The Islamic Action Front political party in Jordan has denied that it has pledged to review its position on an election boycott. In a press statement, the party's secretary, Dr. Abdullah Faraj Allah, said: "This hasn't been discussed within the Islamic movement and any of the parties, let alone promised."
He pointed out that the Islamic movement adopts the position of the reformists in the National Front and the higher coordinating committee of the opposition parties. This calls for a mixed election law (50 per cent for the national list and 50 per cent for the individual constituency) that gives the voter the right to elect the number of candidates equal to the number of seats of the constituency.
According to Dr. Faraj Allah, the Islamic movement demands a "comprehensive and real reform that returns the power to the people." He added: "We will examine our position on the elections in the event of the ratification of a consensual election law that meets the demands of the national forces."
The Islamic movement, he confirmed, will meet any formal, positive initiative with a similar move, and will enter into dialogue if there is a serious will for reform.
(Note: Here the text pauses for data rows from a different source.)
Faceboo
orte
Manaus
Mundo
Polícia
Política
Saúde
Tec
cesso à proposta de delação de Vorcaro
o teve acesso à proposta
On this point, the party secretary said, "This government is not eligible because its president is just an employee who does not play a political role but rather receives orders and implements them without being concerned with their results."
He accused the government of lacking a political outlook, choosing to pursue a programme which ignores reform. The country, said Faraj Allah, needs a new government which has the trust of the people and can work Jordan out of the national crisis.